Friday, March 21, 2008

21-Apr-08: Yet another day's work

Most people tend to assume that, when this government or another is being discussed, the things they do are more or less rational, more or less compliant with international norms and standards.

This, of course, has no relevance at all when we're speaking of the world's jihadist regimes, a growing cluster of national governments fully engaged in hate-driven murder on a daily basis. Like the democratically-elected government of the Palestinian Arabs, for instance.

A Hamas militant on Friday [i.e. today] was killed and two others were wounded in an explosion apparently caused by a "work accident" at a training camp run by the militant group in Gaza. On Thursday, a similar incident occurred when two members of Hamas' armed wing died and another was wounded in a blast at a training base in the central Gaza Strip, after the men had been handling explosives. The militant group, which controls Gaza, had initially claimed that the militants were killed in an Israel Air Force strike. Hamas later said there had been no attack. More...
A Chicago pastor, recently famous for ministering to one of the Democratic Party's leading contenders for president of the United States, evidently thinks Hamas is decent enough, religious enough, acceptable enough to get pride of place in his church's newsletter.
The July 2007 pastoral newsletter of
Rev. Jeremiah Wright Jr.'s Trinity United Church of Christ has its entire "Pastor's Page" devoted to the words of the unspeakable Mousa Mohammed Abu Marzook, laconically identified in the newsletter as a "deputy of the political bureau of Hamas". (The Marzook article ran originally in the Los Angeles Times. The text is here.) Marzook is, in fact, a notorious terrorist ringleader, the founder of the Holy Land Foundation for Relief and Development, a US-based organization whose assets were seized in 2001, three months after our daughter's murder at the hands of Hamas, by the United States government because they were funneling money to terrorists. The U.S. deported Marzook to Jordan in 1997.

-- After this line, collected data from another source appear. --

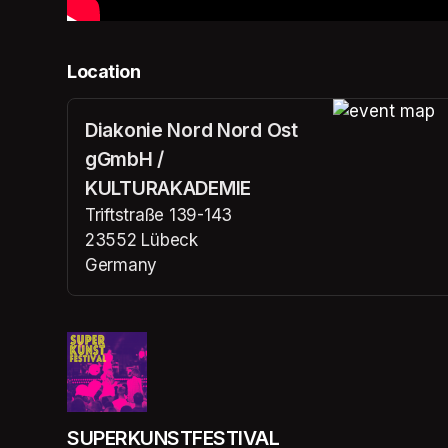
Location
Diakonie Nord Nord Ost
(opens in a n
gGmbH /
KULTURAKADEMIE
Triftstraße 139-143
23552 Lübeck
Germany
(opens in a new tab)
SUPERKUNSTFESTIVAL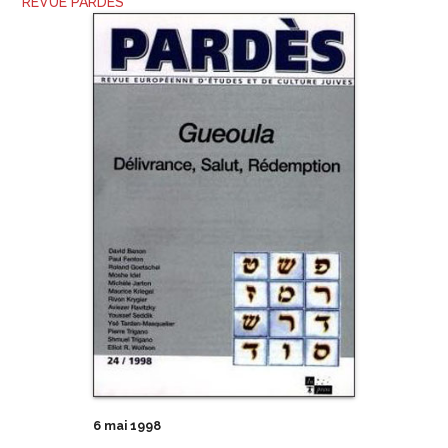
REVUE PARDÈS
6 mai 1998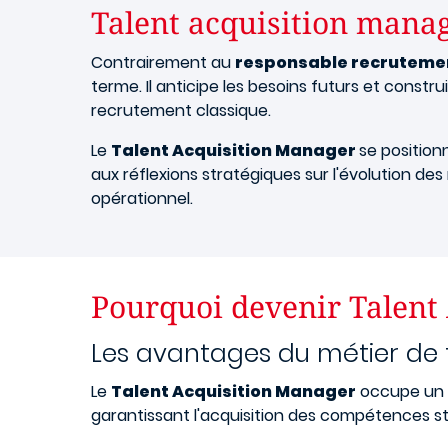
Talent acquisition manag
Contrairement au
responsable recruteme
terme. Il anticipe les besoins futurs et constr
recrutement classique.
Le
Talent Acquisition Manager
se position
aux réflexions stratégiques sur l'évolution d
opérationnel.
Pourquoi devenir Talent
Les avantages du métier de 
Le
Talent Acquisition Manager
occupe un r
garantissant l'acquisition des compétences s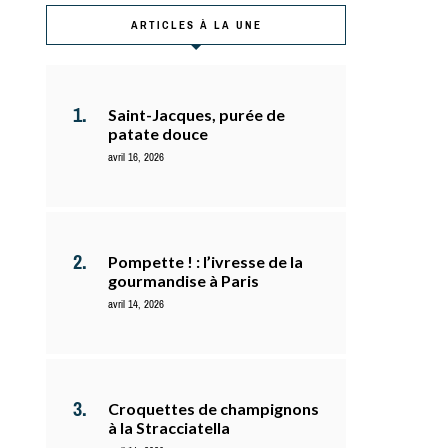
ARTICLES À LA UNE
Saint-Jacques, purée de
patate douce
avril 16, 2026
Pompette ! : l’ivresse de la
gourmandise à Paris
avril 14, 2026
Croquettes de champignons
à la Stracciatella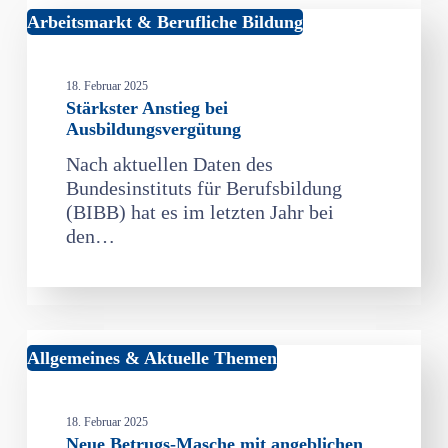
Stärkster
Arbeitsmarkt & Berufliche Bildung
Anstieg
bei
18. Februar 2025
Ausbildungsvergütung
Stärkster Anstieg bei
Ausbildungsvergütung
Nach aktuellen Daten des
Bundesinstituts für Berufsbildung
(BIBB) hat es im letzten Jahr bei
den…
Neue
Allgemeines & Aktuelle Themen
Betrugs-
Masche
18. Februar 2025
mit
Neue Betrugs-Masche mit angeblichen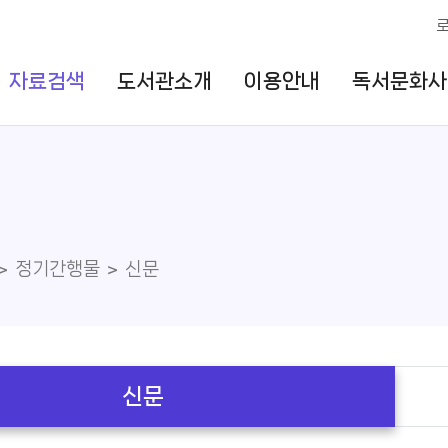
자료검색
도서관소개
이용안내
독서문화사
정기간행물
신문
신문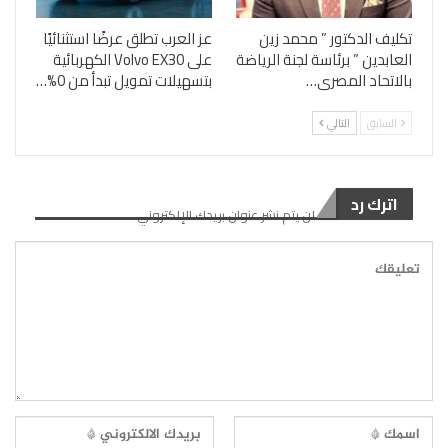
تكليف الدكتور ” محمد زين
عز العرب تطلق عرضًا استثنائيًا
العابدين ” برئاسة لجنة الرياضة
على Volvo EX30 الكهربائية
بالاتحاد المصرى…
بتسهيلات تمويل تبدأ من 0%…
السابق
التالي
اترك رد
لن يتم نشر عنوان بريدك الإلكتروني.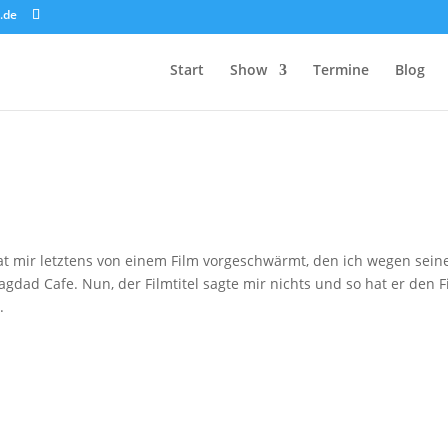
.de
Start
Show
Termine
Blog
t mir letztens von einem Film vorgeschwärmt, den ich wegen sein
dad Cafe. Nun, der Filmtitel sagte mir nichts und so hat er den F
.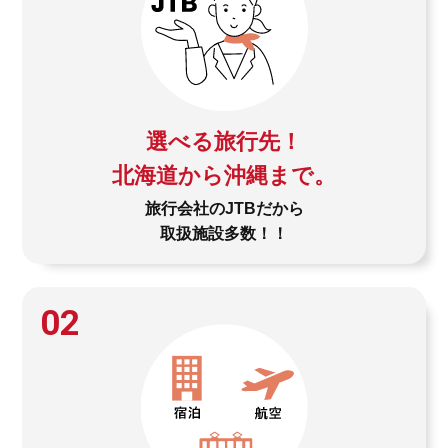
選べる旅行先！
北海道から沖縄まで。
旅行会社のJTBだから
取扱施設多数！！
02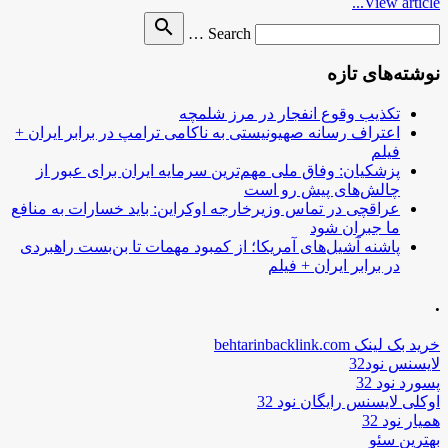
View article...
Search
search
Search …
for
نوشته‌های تازه
تکذیب وقوع انفجار در مرز شلمچه
اعتراف رسانه صهیونیستی به ناکامی ترامپ در برابر ایران +
فیلم
پزشکیان: وفاق ملی مهم‌ترین سرمایه ایران برای عبور از
چالش‌های پیش رو است
عراقچی در تماس وزیرخارجه اوکراین: باید خسارات به منافع
ما جبران شود
پاشنه آشیل‌های آمریکا؛ از کمبود مهمات تا بن‌بست راهبردی
در برابر ایران + فیلم
.
خرید بک لینک behtarinbacklink.com
لایسنس نود32
پسورد نود 32
اوکلی لایسنس رایگان نود 32
همیار نود 32
بهترین سئو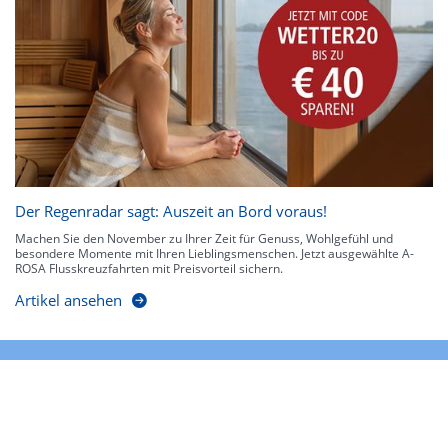
Der Regenradar sagt: Auszeit an Bord voraus!
Machen Sie den November zu Ihrer Zeit für Genuss, Wohlgefühl und
besondere Momente mit Ihren Lieblingsmenschen. Jetzt ausgewählte A-
ROSA Flusskreuzfahrten mit Preisvorteil sichern.
Artikel ansehen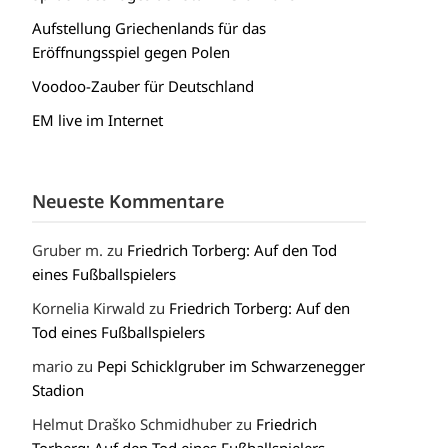
Aufstellung Griechenlands für das
Eröffnungsspiel gegen Polen
Voodoo-Zauber für Deutschland
EM live im Internet
Neueste Kommentare
Gruber m.
zu
Friedrich Torberg: Auf den Tod
eines Fußballspielers
Kornelia Kirwald
zu
Friedrich Torberg: Auf den
Tod eines Fußballspielers
mario
zu
Pepi Schicklgruber im Schwarzenegger
Stadion
Helmut Draško Schmidhuber
zu
Friedrich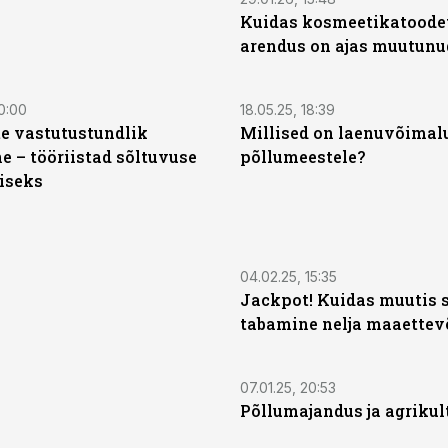
Kuidas kosmeetikatoode
arendus on ajas muutunu
ST
0:00
18.05.25, 18:39
te vastutustundlik
Millised on laenuvõimal
e – tööriistad sõltuvuse
põllumeestele?
iseks
04.02.25, 15:35
Jackpot! Kuidas muutis 
tabamine nelja maaettevõ
07.01.25, 20:53
Põllumajandus ja agrikul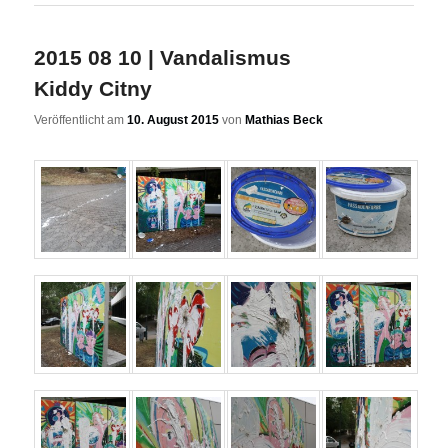
2015 08 10 | Vandalismus
Kiddy Citny
Veröffentlicht am
10. August 2015
von
Mathias Beck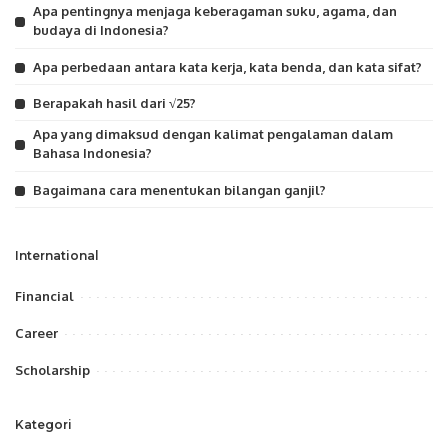
Apa pentingnya menjaga keberagaman suku, agama, dan
budaya di Indonesia?
Apa perbedaan antara kata kerja, kata benda, dan kata sifat?
Berapakah hasil dari √25?
Apa yang dimaksud dengan kalimat pengalaman dalam
Bahasa Indonesia?
Bagaimana cara menentukan bilangan ganjil?
International
Financial
Career
Scholarship
Kategori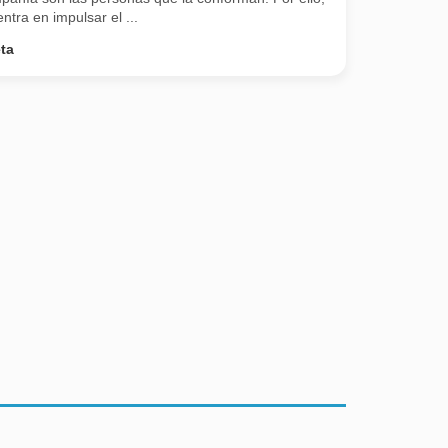
ntra en impulsar el ...
ta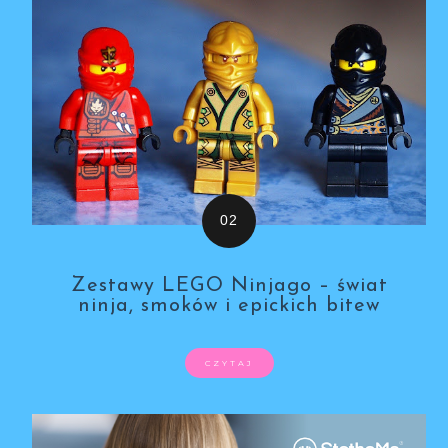
Zestawy LEGO Ninjago – świat
ninja, smoków i epickich bitew
CZYTAJ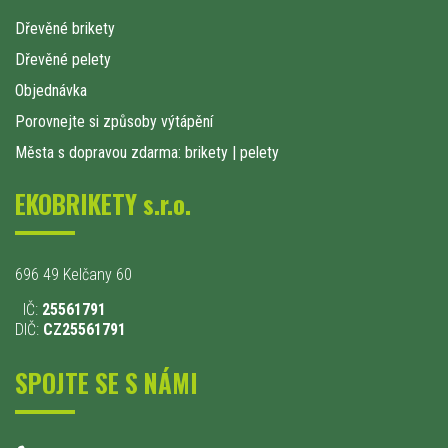
Dřevěné brikety
Dřevěné pelety
Objednávka
Porovnejte si způsoby výtápění
Města s dopravou zdarma: brikety
|
pelety
EKOBRIKETY s.r.o.
696 49 Kelčany 60
IČ:
25561791
DIČ:
CZ25561791
SPOJTE SE S NÁMI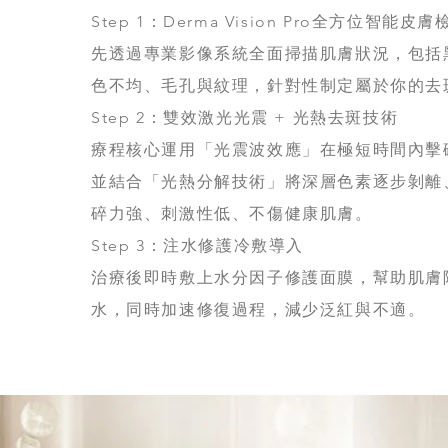
Step 1：Derma Vision Pro全方位智能皮膚
先透過專業影像系統全面掃描肌膚狀況，包括
色不均、毛孔與紋理，針對性制定屬於你的去
Step 2：雙效激光光震 + 光熱去斑技術
療程核心運用「光震波效應」在極短時間內擊
並結合「光熱分解技術」將深層色素逐步剝離
碎力強、刺激性低、不傷健康肌膚。
Step 3：注水修護冷敷導入
治療後即時敷上水分因子修護面膜，幫助肌膚
水，同時加速修復過程，減少泛紅與不適。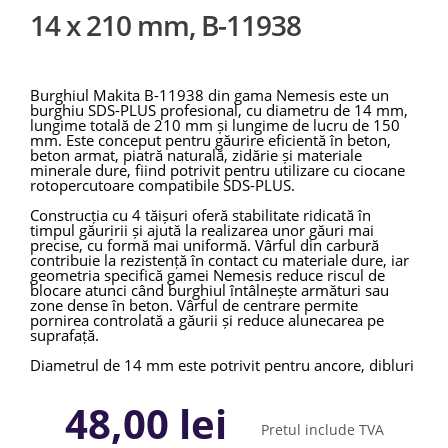
14 x 210 mm, B-11938
Burghiul Makita B-11938 din gama Nemesis este un
burghiu SDS-PLUS profesional, cu diametru de 14 mm,
lungime totală de 210 mm și lungime de lucru de 150
mm. Este conceput pentru găurire eficientă în beton,
beton armat, piatră naturală, zidărie și materiale
minerale dure, fiind potrivit pentru utilizare cu ciocane
rotopercutoare compatibile SDS-PLUS.
Construcția cu 4 tăișuri oferă stabilitate ridicată în
timpul găuririi și ajută la realizarea unor găuri mai
precise, cu formă mai uniformă. Vârful din carbură
contribuie la rezistență în contact cu materiale dure, iar
geometria specifică gamei Nemesis reduce riscul de
blocare atunci când burghiul întâlnește armături sau
zone dense în beton. Vârful de centrare permite
pornirea controlată a găurii și reduce alunecarea pe
suprafață.
Diametrul de 14 mm este potrivit pentru ancore, dibluri
mari, tije filetate, console, sisteme de fixare, suporturi și
lucrări tehnice unde este necesară o gaură robustă.
48,00 lei
Lungimea de lucru de 150 mm acoperă aplicații
frecvente în pereți, beton, zidărie și structuri minerale.
Pretul include TVA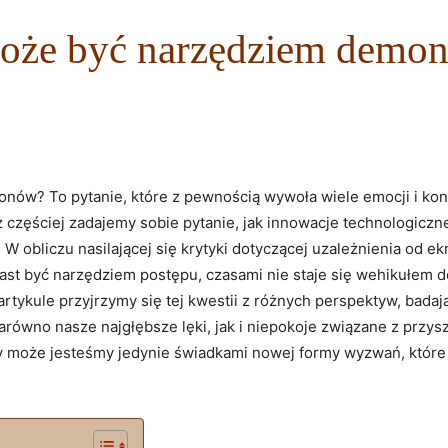
może być narzędziem demo
ów? To pytanie, które z pewnością wywoła wiele emocji i kont
z częściej zadajemy sobie pytanie, jak innowacje technologicz
 W obliczu nasilającej się krytyki dotyczącej uzależnienia od 
iast być narzędziem postępu, czasami nie staje się wehikułem 
tykule przyjrzymy się tej kwestii z różnych perspektyw, bada
arówno nasze najgłębsze lęki, jak i niepokoje związane z przy
zy może jesteśmy jedynie świadkami nowej formy wyzwań, które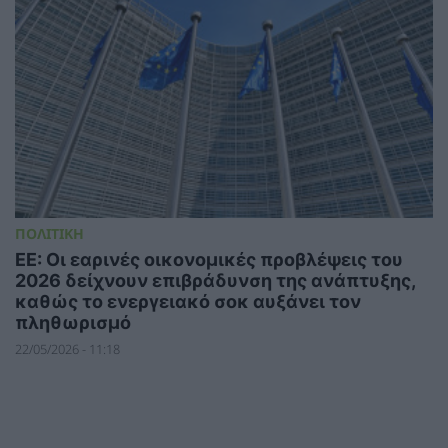
ΠΟΛΙΤΙΚΗ
ΕΕ: Οι εαρινές οικονομικές προβλέψεις του
2026 δείχνουν επιβράδυνση της ανάπτυξης,
καθώς το ενεργειακό σοκ αυξάνει τον
πληθωρισμό
22/05/2026 - 11:18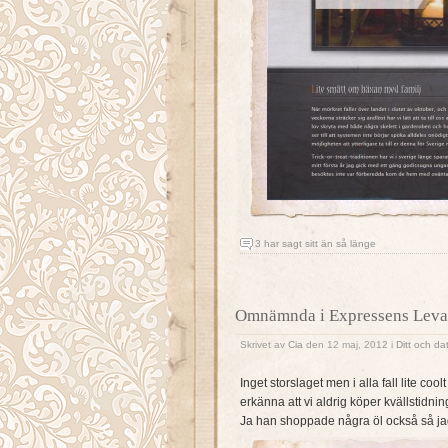
3 har sagt sitt än så länge
Omnämnda i Expressens Leva
Skrivet av
Cia
den 12 maj, 2012 i
Ditt och dat
Inget storslaget men i alla fall lite coolt
erkänna att vi aldrig köper kvällstidnin
Ja han shoppade några öl också så jag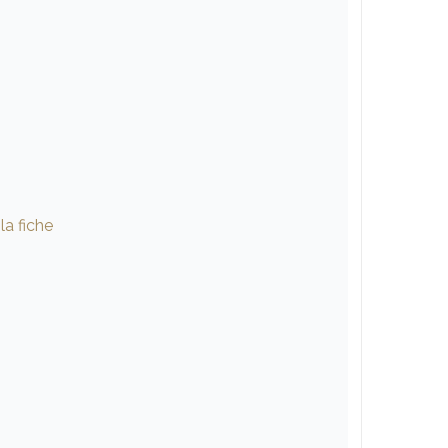
la fiche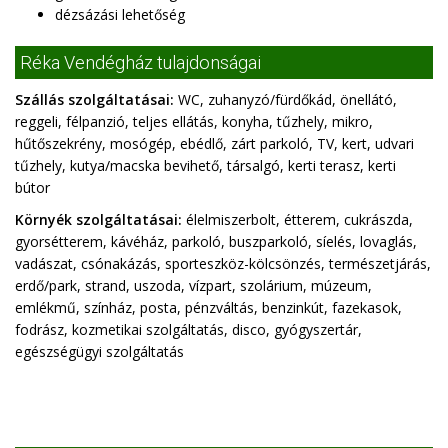
dézsázási lehetőség
Réka Vendégház tulajdonságai
Szállás szolgáltatásai:
WC, zuhanyzó/fürdőkád, önellátó,
reggeli, félpanzió, teljes ellátás, konyha, tűzhely, mikro,
hűtőszekrény, mosógép, ebédlő, zárt parkoló, TV, kert, udvari
tűzhely, kutya/macska bevihető, társalgó, kerti terasz, kerti
bútor
Környék szolgáltatásai:
élelmiszerbolt, étterem, cukrászda,
gyorsétterem, kávéház, parkoló, buszparkoló, síelés, lovaglás,
vadászat, csónakázás, sporteszköz-kölcsönzés, természetjárás,
erdő/park, strand, uszoda, vízpart, szolárium, múzeum,
emlékmű, színház, posta, pénzváltás, benzinkút, fazekasok,
fodrász, kozmetikai szolgáltatás, disco, gyógyszertár,
egészségügyi szolgáltatás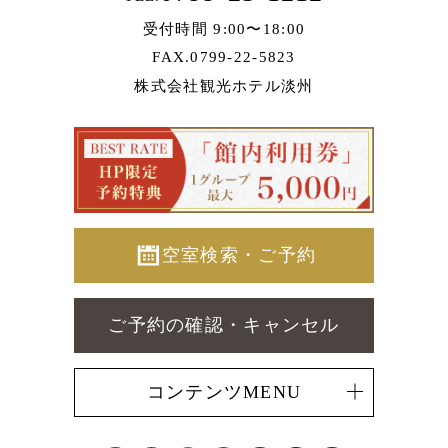
受付時間 9:00〜18:00
FAX.0799-22-5823
株式会社観光ホテル淡州
空室検索・ご予約
ご予約の確認・キャンセル
コンテンツMENU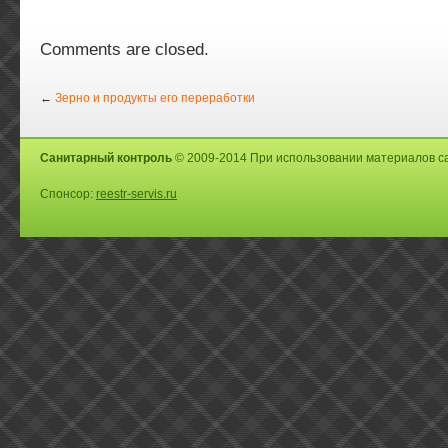
Comments are closed.
←
Зерно и продукты его переработки
Санитарный контроль
© 2009-2014 При использовании материалов са
Спонсор:
reestr-servis.ru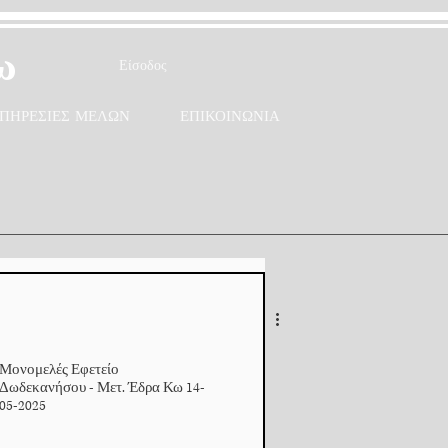
ω
Είσοδος
ΠΗΡΕΣΙΕΣ ΜΕΛΩΝ
ΕΠΙΚΟΙΝΩΝΙΑ
Μονομελές Εφετείο
Δωδεκανήσου - Μετ. Έδρα Κω 14-
05-2025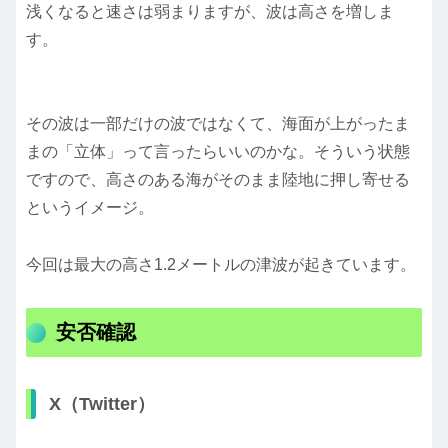
浅くなると速さは弱まりますが、波は高さを増しま
す。
その波は一部だけの波ではなくて、海面が上がったま
まの「立体」って言ったらいいのかな。そういう状態
ですので、高さのある海がそのまま陸地に押し寄せる
というイメージ。
今回は最大の高さ1.2メートルの津波が起きています。
安否確認
X（Twitter）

The Hamas manifesto published in the Chicago church's letter (extract pictured above right) defends terrorism as legitimate resistance, refuses to recognize the right of Israel to exist and compares the terror group's official charter – which calls for the murder of Jews – to America's Declaration of Independence.

Melanie Phillips asks (yesterday in the pages of The Spectator) what seem to us to be some pertinent questions: Did Barack Obama, as a worshipper at the Trinity church, receive this bulletin through his letter-box? Did he read this article? Did he agree with it? How can he so brazenly continue to affirm his commitment to such a pastor and such a church?

As we've learned to our sorrow, you'd be surprised how many people think the same way the reverend Mr Wright does.